1. The Return Expectations of Public Pension Funds, 2022, Review of Financial Studies, forthcoming (with Joshua D. Rauh).Earlier Version: The Return Expectations of Institutional Investors
The return expectations of public pension funds are positively related to cross-sectional differences in past performance. This positive relation operates through the expected risk premium, rather than the expected risk-free rate or inflation rate. Pension funds act on their beliefs and adjust their portfolio composition accordingly. Persistent investment skills, risk-taking, efforts to reduce costly rebalancing, and fiscal incentives from unfunded liabilities cannot fully explain the reliance of expectations on past performance. The results are consistent with extrapolative expectations, as the dependence on past returns is greater when executives have personally experienced longer performance histories with the fund.
2. Institutional Investors and Infrastructure Investing, 2021, Review of Financial Studies, 34(8), pp. 3880-3934 (with Roman Kraussl and Joshua D. Rauh).Earlier Version: The Subsidy to Infrastructure as an Asset Class
Institutional investors expect infrastructure to deliver long-term stable returns but gain exposure to infrastructure predominantly through finite-horizon closed private funds. The cash flows delivered by infrastructure funds display similar volatility and cyclicality as other private equity investments, and their performance depends similarly on quick deal exits. Despite weak risk-adjusted performance and failure to match the supposed characteristics of infrastructure assets, closed funds have received more commitments over time, particularly from public investors. Public institutional investors perform worse than private institutional investors, and ESG preferences and regulations explain 25-40% of their increased allocation to infrastructure and 30% of their underperformance.
3. Political Representation and Governance: Evidence from the Investment Decisions of Public Pension Funds, 2018, Journal of Finance, 73(5), pp. 2041-2086 (with Yael V. Hochberg and Joshua D. Rauh).

Information provided
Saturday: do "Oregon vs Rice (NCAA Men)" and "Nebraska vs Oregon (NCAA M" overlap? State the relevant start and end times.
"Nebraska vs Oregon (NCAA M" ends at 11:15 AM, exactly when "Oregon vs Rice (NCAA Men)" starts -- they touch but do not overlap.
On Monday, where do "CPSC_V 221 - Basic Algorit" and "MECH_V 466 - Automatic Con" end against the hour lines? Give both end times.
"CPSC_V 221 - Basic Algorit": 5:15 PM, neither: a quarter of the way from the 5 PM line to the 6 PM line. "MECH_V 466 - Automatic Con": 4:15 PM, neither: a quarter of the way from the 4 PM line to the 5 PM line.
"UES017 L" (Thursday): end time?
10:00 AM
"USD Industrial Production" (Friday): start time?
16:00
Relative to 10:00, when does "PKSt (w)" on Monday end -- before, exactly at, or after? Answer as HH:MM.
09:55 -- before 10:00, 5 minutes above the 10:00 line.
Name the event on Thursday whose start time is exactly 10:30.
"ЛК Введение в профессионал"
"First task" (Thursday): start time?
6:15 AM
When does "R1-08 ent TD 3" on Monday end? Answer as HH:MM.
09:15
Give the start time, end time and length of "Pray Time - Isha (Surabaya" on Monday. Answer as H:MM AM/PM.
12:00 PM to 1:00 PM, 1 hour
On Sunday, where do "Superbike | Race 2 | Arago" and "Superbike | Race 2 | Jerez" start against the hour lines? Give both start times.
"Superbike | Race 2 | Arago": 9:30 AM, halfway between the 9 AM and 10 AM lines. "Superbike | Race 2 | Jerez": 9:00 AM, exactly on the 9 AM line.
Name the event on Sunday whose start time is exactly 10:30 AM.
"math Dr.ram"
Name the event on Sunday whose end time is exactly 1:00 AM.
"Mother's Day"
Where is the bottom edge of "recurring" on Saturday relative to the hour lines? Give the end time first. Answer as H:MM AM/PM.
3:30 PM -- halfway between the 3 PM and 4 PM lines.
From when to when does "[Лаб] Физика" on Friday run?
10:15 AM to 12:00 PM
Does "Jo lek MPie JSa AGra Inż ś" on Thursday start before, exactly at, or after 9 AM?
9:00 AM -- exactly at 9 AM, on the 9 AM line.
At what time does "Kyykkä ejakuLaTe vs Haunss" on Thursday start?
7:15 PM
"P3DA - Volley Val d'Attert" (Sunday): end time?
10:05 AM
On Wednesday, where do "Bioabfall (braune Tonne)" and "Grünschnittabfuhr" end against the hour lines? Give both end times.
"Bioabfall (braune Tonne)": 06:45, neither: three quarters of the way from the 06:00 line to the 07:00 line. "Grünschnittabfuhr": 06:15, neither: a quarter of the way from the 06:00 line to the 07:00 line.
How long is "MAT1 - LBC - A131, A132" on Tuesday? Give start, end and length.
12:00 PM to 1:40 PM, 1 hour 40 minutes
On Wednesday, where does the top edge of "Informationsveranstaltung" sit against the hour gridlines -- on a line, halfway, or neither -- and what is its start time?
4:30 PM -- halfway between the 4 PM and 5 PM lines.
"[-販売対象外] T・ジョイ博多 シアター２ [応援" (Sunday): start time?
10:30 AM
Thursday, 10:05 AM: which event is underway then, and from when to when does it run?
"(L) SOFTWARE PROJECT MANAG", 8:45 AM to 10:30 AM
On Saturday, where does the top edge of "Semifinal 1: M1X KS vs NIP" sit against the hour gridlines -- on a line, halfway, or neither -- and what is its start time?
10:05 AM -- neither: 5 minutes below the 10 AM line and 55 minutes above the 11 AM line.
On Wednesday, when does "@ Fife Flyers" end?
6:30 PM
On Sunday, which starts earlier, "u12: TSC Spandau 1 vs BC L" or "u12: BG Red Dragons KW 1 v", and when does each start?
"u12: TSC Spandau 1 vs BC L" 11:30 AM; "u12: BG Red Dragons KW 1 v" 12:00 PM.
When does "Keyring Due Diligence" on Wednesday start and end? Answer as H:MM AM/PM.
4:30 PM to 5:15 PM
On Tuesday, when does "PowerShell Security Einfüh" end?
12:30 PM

Work to complete
Copy, word for word, the portion of the publication list starting at "3. Political Representation" and ending at "Hochberg and Joshua D. Rauh).".

Response
3. Political Representation and Governance: Evidence from the Investment Decisions of Public Pension Funds, 2018, Journal of Finance, 73(5), pp. 2041-2086 (with Yael V. Hochberg and Joshua D. Rauh).